## Textauszug
+===+

Eine betraf Hamilton. Der Brite hatte vor dem Rennen von seinen Ingenieuren erklärt bekommen, das Platz zehn das höchste der Gefühle wäre, obwohl man bereits auf den siebten Rang spekulierte. Gemessen an seiner Ausgangsposition 13 war er also zufrieden. "Ich hätte einen Unfall bauen, etwas beschädigen, den Motor kaputtmachen oder ohne Punkte bleiben können", meint Hamilton. "Ich habe es so professionell wie möglich verwaltet und versucht, nicht zu viel zu versuchen."

Er überholte beim Start Stoffel Vandoorne, blieb mit Ultrasoft so lange wie kein anderer Fahrer auf der Strecke, legte im richtigen Moment zu und wechselte in Runde 46 von 78 auf Supersoft. Hamilton, der in der Box so fünf Konkurrenten schnappte, war überrascht, was sein Auto mit dem härteren Pneu konnte. Er drehte im 56. Umlauf die bis dato schnellste Rennrunde (eine "irre" Leistung, wie Sportchef Toto Wolff es nennt), was ihn erstaunte - denn Mercedes hatte längst auf Materialschonung gesetzt und dem Antrieb Leistung entzogen.

Guter Supersoft-Reifen überraschte Mercedes und Hamilton

"Mit Ultrasoft lief es nicht, mit neuen Reifen aber besser", bilanziert Hamilton ohne Freudensprünge zu vollführen. "Das Auto hat sich nicht großartig angefühlt. Ich musste wirklich kämpfen. Wenn ich Glück hatte, habe ich die Kurven gerade so bekommen." Außerdem war er mit seinen Bremsen am Limit - insbesondere in der Phase vor dem Boxenstopp, in der dringend gute Runden brauchte. Zum Schluss biss er sich am klar langsameren Toro Rosso von Carlos Sainz die Zähne aus.

Harakiri kam für Hamilton nicht infrage: "Ich wollte nicht dumm sein und Punkte wegwerfen, die wir schon hatten." Das war nach dem Geschmack Toto Wolffs. Die Marschroute hatte der Sportchef seinem Schützling vor dem Start eingetrichtert: "Ich habe gesagt: 'Betrachte es als Ausfall, aber du kannst noch Zähler holen. Wir haben lieber zwei oder vier als keinen.' Das hat er perfekt umgesetzt. Es war Schadensbegrenzung." Obwohl Hamilton beteuert, das Glas lieber halb voll als halb leer zu sehen, seufzt er: "Ich bin wirklich unglücklich. Ich habe jede Menge Punkte verloren."

+===+

## Ziele
• 1. Wiederhole aus dem Textauszug über Hamiltons Rennen wortgetreu den Abschnitt, der mit „Guter Supersoft-Reifen überraschte“ beginnt und mit „die Zähne aus.“ endet.
• 2. Fasse den Textauszug über Hamiltons Rennen in zwei Sätzen zusammen.
• 3. Erkläre anhand des Textauszugs über Hamiltons Rennen, warum ihn die schnellste Rennrunde im 56. Umlauf erstaunte.

+===+

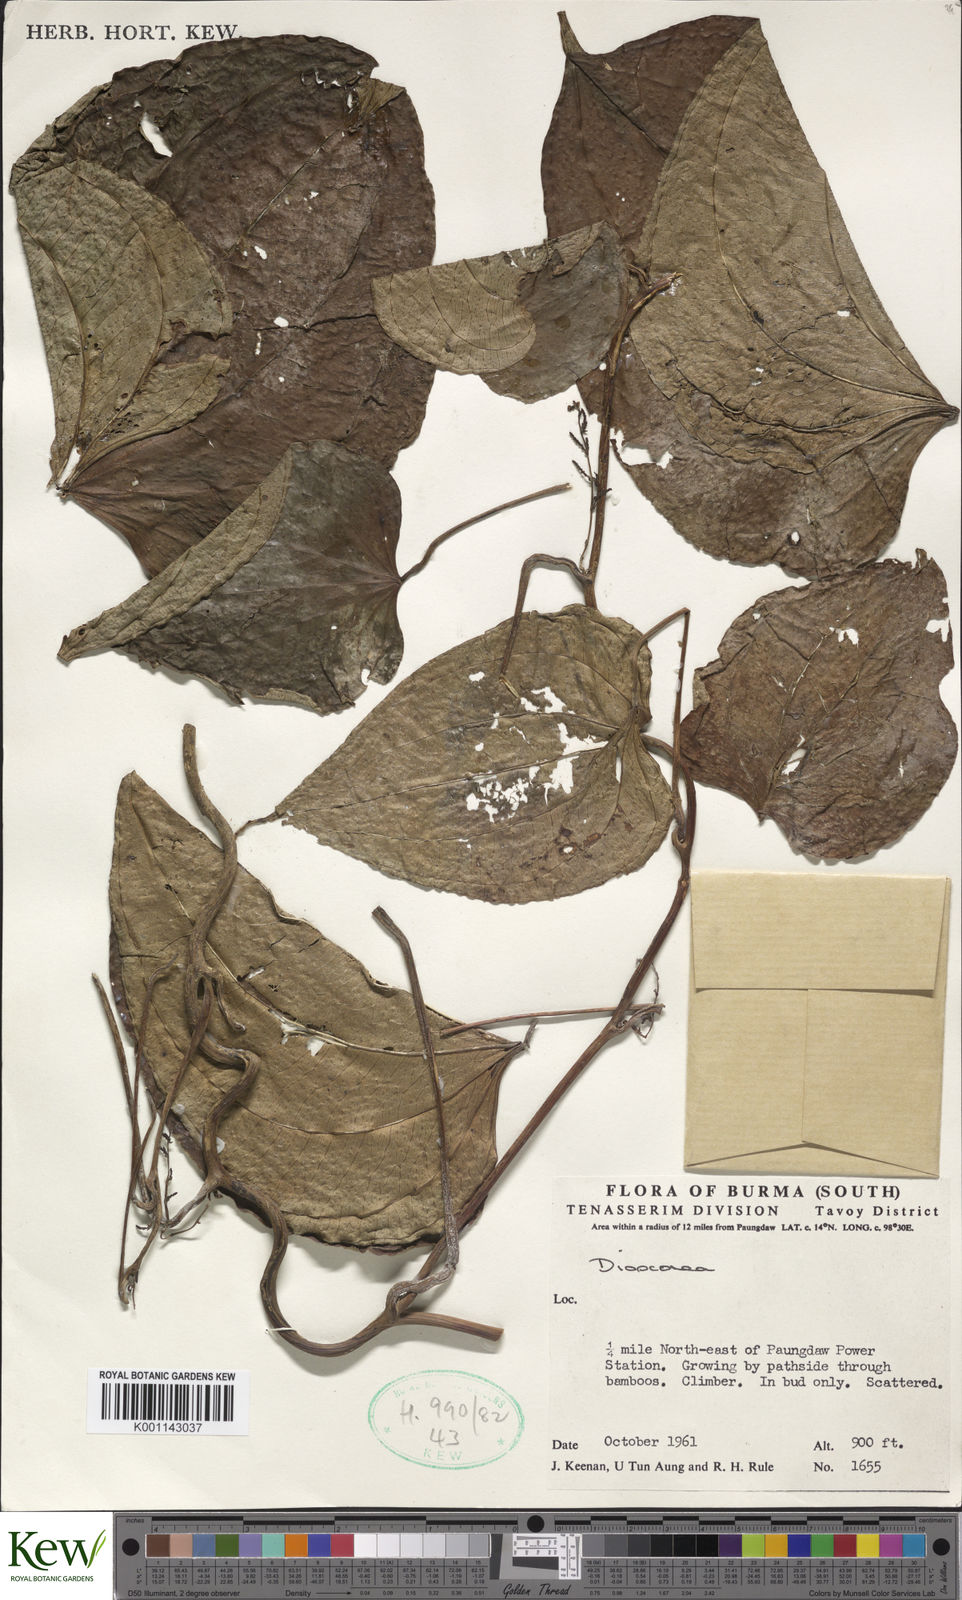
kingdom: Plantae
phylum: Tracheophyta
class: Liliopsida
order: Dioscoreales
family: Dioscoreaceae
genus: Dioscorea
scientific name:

+===+

## Lösungen
• 1.
Guter Supersoft-Reifen überraschte Mercedes und Hamilton

"Mit Ultrasoft lief es nicht, mit neuen Reifen aber besser", bilanziert Hamilton ohne Freudensprünge zu vollführen. "Das Auto hat sich nicht großartig angefühlt. Ich musste wirklich kämpfen. Wenn ich Glück hatte, habe ich die Kurven gerade so bekommen." Außerdem war er mit seinen Bremsen am Limit - insbesondere in der Phase vor dem Boxenstopp, in der dringend gute Runden brauchte. Zum Schluss biss er sich am klar langsameren Toro Rosso von Carlos Sainz die Zähne aus.

• 2. Von Startplatz 13 aus fuhr Hamilton mit Ultrasoft länger als jeder andere Fahrer und wechselte in Runde 46 auf Supersoft, obwohl sich das Auto schwierig fuhr und die Bremsen am Limit waren. Nach der Vorgabe von Toto Wolff setzte er auf Schadensbegrenzung statt auf Risiko, ist aber unglücklich über die verlorenen Punkte.

• 3. Sie erstaunte ihn, weil Mercedes längst auf Materialschonung gesetzt und dem Antrieb Leistung entzogen hatte.